RDMA at Hyperscale: Experience and Future Directions
- Wei Bai, Principal Software Research Architect, NVIDIA
B9 L2 H2
Remote Direct Memory Access (RDMA) has long been recognized as a powerful technology for high-performance computing and data-intensive applications. In this talk, I will present our experience in deploying intra-region RDMA to support storage workloads in Azure.
Overview
Abstract
Remote Direct Memory Access (RDMA) has long been recognized as a powerful technology for high-performance computing and data-intensive applications. In this talk, I will present our experience in deploying intra-region RDMA to support storage workloads in Azure. Today, around 70% of traffic in Azure is RDMA and intra-region RDMA is supported in all Azure public regions. I will also discuss some open problems we see going forward and our early efforts in these directions.
Brief Biography
Wei Bai recently joined NVIDIA as a principal software research architect.

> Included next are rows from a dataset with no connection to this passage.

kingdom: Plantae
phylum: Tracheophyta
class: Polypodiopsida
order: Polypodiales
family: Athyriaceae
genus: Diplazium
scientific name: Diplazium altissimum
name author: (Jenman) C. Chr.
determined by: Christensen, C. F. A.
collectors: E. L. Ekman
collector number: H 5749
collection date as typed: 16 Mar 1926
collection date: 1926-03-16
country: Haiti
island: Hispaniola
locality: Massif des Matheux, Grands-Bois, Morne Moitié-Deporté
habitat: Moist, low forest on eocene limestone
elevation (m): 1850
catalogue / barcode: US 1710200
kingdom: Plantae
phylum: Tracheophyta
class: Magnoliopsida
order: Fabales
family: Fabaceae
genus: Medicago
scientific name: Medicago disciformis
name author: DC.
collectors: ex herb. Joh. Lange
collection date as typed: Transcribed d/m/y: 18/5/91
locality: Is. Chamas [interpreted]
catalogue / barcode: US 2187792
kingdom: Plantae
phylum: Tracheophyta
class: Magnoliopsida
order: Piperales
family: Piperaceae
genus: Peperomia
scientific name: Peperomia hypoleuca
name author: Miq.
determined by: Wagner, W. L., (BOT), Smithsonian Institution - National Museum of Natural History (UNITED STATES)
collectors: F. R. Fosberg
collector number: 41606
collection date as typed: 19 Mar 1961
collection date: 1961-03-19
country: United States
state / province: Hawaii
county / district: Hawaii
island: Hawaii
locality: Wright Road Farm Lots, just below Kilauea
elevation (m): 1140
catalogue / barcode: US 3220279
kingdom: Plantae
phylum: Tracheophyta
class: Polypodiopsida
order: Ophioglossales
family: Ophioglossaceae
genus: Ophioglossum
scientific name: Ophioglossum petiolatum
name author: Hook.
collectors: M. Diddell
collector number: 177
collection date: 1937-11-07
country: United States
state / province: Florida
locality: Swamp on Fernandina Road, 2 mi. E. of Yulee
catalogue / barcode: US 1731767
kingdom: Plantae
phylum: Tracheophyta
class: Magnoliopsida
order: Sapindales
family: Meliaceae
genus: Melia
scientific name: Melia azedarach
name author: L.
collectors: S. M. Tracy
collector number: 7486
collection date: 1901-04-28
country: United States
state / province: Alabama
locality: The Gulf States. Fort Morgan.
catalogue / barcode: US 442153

Before that, he was a senior researcher in the Networking Research Group at Microsoft Research Redmond. He received his PhD degree in computer science from Hong Kong University of Science and Technology. Wei is broadly interested in computer networking with a special focus on data center networking. His research work has been published in many top conferences and journals, such as SIGCOMM, NSDI, and IEEE/ACM Transactions on Networking. Wei also has rich experience in developing and operating production cloud networks. Currently, he is mainly focusing on network infrastructure to support hyperscale AI workloads.